Levantamento do Cimi aponta ainda que, em 2008, dos 60 assassinatos de indígenas, 42 foram cometidos contra guaranis-caiovás, que possuem uma taxa de homicídio mais de 20 vezes maior do que a registrada no Estado de São Paulo no mesmo ano. No ano passado, todos 32 suicídios praticados no Brasil por indígenas foram cometidos por caiovás. Em Dourados, 24 crianças foram internadas com desnutrição severa e 200 com desnutrição moderada em 2008.

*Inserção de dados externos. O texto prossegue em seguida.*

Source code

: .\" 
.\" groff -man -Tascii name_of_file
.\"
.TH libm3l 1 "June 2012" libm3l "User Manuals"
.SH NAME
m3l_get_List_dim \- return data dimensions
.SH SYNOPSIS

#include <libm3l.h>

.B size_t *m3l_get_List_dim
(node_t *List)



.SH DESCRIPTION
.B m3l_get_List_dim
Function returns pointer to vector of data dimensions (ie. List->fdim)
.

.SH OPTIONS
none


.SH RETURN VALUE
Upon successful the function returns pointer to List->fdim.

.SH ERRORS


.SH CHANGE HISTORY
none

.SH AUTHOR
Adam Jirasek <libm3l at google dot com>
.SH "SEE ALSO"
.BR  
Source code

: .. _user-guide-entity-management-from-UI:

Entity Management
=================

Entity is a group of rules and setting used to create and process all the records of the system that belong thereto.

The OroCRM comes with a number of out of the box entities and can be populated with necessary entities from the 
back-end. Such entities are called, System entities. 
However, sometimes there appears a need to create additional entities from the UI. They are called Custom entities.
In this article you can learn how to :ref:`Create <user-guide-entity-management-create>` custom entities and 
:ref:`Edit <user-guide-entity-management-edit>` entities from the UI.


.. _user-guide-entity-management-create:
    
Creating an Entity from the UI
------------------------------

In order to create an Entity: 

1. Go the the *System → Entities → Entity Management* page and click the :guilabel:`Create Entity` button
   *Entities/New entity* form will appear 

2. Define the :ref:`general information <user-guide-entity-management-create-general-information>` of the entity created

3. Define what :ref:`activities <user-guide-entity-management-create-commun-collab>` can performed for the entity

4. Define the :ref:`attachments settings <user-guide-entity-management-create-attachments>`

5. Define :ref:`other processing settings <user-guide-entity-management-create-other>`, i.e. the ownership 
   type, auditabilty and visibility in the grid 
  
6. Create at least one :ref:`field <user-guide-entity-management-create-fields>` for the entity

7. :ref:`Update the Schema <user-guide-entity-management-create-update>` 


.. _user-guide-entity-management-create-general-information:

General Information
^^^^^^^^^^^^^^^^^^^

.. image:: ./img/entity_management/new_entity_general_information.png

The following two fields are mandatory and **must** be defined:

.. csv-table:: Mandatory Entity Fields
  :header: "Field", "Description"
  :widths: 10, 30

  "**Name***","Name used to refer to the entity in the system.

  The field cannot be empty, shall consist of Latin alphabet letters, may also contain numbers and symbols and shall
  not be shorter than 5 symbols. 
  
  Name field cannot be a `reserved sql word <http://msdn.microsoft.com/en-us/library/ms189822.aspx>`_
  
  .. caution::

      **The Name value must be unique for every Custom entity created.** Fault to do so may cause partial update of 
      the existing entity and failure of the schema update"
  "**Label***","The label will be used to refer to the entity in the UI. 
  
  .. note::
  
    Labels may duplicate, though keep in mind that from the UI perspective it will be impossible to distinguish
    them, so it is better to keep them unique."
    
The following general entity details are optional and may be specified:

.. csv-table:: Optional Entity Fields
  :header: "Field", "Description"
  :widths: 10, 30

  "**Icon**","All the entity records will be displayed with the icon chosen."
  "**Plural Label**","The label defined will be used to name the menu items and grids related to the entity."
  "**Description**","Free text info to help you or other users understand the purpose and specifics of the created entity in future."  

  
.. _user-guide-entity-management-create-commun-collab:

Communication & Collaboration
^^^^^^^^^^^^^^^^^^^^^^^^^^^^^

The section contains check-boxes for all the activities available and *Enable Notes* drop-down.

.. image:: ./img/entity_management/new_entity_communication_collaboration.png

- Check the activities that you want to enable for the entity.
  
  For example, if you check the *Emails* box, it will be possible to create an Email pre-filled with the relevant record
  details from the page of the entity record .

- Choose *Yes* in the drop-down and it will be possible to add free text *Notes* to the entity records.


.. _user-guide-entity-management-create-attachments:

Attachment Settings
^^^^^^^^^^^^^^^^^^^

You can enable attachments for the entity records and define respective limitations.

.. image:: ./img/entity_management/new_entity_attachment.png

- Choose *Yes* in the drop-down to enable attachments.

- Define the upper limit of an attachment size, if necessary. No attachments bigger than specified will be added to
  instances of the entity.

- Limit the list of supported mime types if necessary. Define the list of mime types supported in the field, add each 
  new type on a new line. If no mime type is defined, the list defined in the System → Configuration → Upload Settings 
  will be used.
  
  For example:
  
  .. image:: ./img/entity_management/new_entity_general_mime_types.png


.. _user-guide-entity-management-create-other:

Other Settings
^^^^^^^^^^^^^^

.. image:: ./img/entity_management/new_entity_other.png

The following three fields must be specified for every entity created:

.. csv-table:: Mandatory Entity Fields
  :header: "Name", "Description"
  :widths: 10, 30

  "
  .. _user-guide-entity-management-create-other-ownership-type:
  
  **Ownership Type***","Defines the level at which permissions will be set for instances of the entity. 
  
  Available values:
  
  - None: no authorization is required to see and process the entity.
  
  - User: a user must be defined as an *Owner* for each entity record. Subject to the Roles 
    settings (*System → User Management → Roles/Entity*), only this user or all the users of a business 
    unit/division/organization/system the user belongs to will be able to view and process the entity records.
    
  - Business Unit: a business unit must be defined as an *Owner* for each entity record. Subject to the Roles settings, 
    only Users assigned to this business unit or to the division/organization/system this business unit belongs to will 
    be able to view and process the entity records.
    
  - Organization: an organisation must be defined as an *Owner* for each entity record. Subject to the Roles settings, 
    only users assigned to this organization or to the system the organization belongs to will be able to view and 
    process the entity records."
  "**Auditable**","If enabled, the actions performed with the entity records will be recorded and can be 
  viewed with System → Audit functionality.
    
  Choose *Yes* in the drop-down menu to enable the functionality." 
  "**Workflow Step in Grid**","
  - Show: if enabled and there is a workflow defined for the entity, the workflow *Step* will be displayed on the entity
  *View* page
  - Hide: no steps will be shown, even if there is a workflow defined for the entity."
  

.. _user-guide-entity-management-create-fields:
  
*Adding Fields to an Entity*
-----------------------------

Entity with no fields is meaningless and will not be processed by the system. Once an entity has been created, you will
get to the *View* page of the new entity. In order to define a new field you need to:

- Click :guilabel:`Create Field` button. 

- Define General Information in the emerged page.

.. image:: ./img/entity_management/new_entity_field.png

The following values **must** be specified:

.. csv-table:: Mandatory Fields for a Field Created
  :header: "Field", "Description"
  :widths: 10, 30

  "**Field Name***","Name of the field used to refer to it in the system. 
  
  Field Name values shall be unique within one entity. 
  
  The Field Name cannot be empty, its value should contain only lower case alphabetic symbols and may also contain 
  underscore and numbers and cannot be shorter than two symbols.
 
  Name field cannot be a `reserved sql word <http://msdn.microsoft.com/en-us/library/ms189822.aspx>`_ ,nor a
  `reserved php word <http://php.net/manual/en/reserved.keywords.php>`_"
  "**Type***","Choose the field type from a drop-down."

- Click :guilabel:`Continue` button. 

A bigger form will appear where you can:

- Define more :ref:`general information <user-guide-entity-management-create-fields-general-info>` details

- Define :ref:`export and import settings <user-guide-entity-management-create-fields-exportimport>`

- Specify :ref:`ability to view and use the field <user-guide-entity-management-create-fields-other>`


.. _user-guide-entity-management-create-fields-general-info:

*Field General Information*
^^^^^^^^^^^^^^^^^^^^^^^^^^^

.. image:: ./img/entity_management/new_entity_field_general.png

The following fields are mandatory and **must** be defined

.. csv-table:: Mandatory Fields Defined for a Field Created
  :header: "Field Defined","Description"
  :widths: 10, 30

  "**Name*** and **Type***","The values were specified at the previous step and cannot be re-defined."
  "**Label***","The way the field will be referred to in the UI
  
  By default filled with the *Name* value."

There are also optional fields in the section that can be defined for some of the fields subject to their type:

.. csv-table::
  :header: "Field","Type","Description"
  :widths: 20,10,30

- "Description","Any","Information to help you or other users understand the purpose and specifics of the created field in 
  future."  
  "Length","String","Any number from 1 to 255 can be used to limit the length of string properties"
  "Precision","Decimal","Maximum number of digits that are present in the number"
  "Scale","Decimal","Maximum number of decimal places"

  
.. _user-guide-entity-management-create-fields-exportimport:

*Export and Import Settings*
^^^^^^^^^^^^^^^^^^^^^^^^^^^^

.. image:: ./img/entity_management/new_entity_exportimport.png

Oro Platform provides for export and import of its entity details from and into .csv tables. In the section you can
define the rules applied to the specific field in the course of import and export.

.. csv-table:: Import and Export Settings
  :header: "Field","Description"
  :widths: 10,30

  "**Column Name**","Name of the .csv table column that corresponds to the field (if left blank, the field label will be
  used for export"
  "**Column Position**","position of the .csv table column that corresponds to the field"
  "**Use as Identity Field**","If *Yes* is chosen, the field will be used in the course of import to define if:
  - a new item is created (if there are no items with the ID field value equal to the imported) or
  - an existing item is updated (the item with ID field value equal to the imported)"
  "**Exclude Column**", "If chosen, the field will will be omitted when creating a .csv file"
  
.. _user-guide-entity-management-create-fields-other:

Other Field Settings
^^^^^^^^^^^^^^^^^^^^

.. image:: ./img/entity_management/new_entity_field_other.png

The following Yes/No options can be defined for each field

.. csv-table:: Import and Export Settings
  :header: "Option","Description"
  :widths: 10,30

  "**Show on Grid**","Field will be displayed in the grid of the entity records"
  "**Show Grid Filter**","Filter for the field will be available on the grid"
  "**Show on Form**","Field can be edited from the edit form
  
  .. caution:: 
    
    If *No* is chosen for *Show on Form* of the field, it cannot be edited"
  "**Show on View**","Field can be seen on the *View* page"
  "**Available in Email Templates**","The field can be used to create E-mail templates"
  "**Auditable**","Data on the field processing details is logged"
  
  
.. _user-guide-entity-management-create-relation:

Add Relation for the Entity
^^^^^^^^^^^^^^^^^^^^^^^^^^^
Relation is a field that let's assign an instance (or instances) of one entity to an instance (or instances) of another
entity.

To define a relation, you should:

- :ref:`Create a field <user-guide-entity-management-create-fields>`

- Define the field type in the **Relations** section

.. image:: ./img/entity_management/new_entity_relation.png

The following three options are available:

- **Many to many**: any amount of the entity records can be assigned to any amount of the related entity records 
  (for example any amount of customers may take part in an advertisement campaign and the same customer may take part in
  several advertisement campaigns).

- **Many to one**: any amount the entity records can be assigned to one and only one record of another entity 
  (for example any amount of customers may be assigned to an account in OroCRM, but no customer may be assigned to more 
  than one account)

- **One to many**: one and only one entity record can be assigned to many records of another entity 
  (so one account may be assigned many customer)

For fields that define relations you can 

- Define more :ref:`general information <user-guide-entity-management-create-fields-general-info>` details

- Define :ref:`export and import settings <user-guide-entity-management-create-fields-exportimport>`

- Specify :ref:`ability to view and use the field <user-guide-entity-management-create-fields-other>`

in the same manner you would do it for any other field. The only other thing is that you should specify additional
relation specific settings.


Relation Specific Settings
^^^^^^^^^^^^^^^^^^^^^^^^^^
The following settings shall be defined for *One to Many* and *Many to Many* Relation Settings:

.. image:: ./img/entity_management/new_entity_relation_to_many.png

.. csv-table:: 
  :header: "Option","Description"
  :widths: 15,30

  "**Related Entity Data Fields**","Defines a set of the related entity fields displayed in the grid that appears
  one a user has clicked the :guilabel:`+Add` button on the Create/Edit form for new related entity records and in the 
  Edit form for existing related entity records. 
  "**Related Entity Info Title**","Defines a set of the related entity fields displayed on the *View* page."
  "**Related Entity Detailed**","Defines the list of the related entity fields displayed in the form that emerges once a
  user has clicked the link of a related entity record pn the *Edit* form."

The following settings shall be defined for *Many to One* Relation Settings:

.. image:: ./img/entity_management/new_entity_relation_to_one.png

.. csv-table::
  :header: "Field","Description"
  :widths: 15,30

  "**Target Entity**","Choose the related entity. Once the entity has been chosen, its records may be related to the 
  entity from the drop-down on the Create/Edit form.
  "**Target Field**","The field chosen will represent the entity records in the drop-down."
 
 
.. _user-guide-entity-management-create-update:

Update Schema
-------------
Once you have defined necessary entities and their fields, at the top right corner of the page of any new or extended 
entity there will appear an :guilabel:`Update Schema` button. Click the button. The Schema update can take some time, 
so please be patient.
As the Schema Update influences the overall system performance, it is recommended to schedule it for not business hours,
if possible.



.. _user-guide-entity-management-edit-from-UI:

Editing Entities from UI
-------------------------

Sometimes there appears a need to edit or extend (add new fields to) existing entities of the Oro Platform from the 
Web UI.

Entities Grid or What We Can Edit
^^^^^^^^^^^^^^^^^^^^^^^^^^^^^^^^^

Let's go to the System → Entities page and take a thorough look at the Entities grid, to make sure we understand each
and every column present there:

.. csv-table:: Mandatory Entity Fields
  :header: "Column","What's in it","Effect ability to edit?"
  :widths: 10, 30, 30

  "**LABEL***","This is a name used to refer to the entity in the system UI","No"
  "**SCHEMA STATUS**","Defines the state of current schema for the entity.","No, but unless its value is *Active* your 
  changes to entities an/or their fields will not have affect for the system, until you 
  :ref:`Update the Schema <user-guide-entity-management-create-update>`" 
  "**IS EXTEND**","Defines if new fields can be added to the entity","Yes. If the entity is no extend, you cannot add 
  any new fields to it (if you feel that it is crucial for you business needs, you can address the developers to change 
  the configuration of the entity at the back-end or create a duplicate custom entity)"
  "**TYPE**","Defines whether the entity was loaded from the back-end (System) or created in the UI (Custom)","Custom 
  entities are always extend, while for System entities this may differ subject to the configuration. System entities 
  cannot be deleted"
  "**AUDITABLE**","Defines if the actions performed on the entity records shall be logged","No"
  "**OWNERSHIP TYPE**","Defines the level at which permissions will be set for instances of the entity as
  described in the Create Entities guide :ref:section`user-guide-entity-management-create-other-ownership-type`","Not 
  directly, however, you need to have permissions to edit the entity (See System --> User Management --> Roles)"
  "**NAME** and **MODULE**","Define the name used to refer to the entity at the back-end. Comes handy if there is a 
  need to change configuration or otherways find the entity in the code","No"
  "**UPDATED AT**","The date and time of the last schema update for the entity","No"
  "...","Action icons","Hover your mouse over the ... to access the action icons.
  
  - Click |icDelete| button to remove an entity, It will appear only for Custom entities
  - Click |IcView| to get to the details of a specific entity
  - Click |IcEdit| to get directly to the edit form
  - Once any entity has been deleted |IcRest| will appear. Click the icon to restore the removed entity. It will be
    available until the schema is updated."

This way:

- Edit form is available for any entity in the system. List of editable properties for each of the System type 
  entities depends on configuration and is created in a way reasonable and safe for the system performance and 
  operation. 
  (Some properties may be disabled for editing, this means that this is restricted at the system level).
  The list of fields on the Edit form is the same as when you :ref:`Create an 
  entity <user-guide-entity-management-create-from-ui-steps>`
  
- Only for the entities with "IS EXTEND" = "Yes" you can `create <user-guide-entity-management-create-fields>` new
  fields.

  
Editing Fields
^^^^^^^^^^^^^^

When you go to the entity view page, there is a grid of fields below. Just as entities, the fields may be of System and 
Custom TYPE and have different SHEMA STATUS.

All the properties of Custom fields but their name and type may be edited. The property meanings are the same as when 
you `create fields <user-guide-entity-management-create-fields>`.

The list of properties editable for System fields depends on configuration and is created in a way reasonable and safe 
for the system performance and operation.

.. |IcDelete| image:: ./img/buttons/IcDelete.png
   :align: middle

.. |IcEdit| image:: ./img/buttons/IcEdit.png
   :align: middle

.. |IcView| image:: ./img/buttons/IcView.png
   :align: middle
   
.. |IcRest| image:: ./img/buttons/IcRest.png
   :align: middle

Funai (Fundação Nacional do Índio), Cimi, ISA (Instituto Sociambiental), lideranças indígenas, antropólogos e representantes do Ministério Público de Federal em Mato Grosso do Sul (MPF-MS) compartilham da mesma posição: a causa principal da violência entre os povos indígenas é a falta de terras. A demarcação de novas terras, no entanto, tem como ameaças a pressão do agronegócio e uma das condicionantes estabelecidas do STF (Supremo Tribunal Federal) no julgamento da reserva Raposa/Serra do Sol, que proíbe o aumento das reservas que foram demarcadas.

"Hoje a violência não tem mais limite. Os pais já não têm mais controle sobre os filhos, que ainda bem jovens começam a beber, usar drogas e praticar a violência. Carros e motos que passam na aldeia de noite são atacados. Em cada esquina se vê pessoas vestidas inteiras de preto, encapuzadas, com facões, armas", diz a estudante. O pai de Jaqueline foi assassinado por um índio guarani-nhandeva quando a jovem tinha 13 anos. "Até hoje ele continua ameaçando a minha família", afirma.

Policiamento divide opiniões
Dada a gravidade da situação, Jaqueline defende a presença da polícia "dos brancos" na aldeia até que a criminalidade diminua. "Grande parte da violência é causada porque os pais não têm controle sobre os filhos. Aqui temos só três policiais indígenas fazendo a segurança da aldeia. Em razão disso eles ficam marcados. Precisamos de policiamento das polícias Militar e Federal", diz.

O antropólogo Rubem Ferreira Thomaz de Almeida, que estuda os guaranis-caiovás, discorda dessa medida. "Já é sabido que isso não tem êxito. Nunca deu certo. Existe na aldeia uma gama enorme de problemas que não são fáceis de resolver. Os policiais militares e federais não têm preparo para atuar em comunidades indígenas", afirma.

Questionada se, nas comunidades indígenas do Mato Grosso do Sul, não há um processo de perda das tradições, em razão do confinamento em pequenas aldeias e do contato com as cidades, a estudante diz que aposta no nascimento de uma nova cultura guarani. "Não abandonamos nossa cultura. Ela está se reestruturando. Resgatamos o que sobrou da antiga e estamos construindo uma nova", afirma.

"Não iremos falar como antes - a língua guarani pura - mas, quem é índio sabe: por mais que mudemos lugar, até de país, continuaremos sendo índios, sempre, porque isso está no nosso sangue", diz Jaqueline.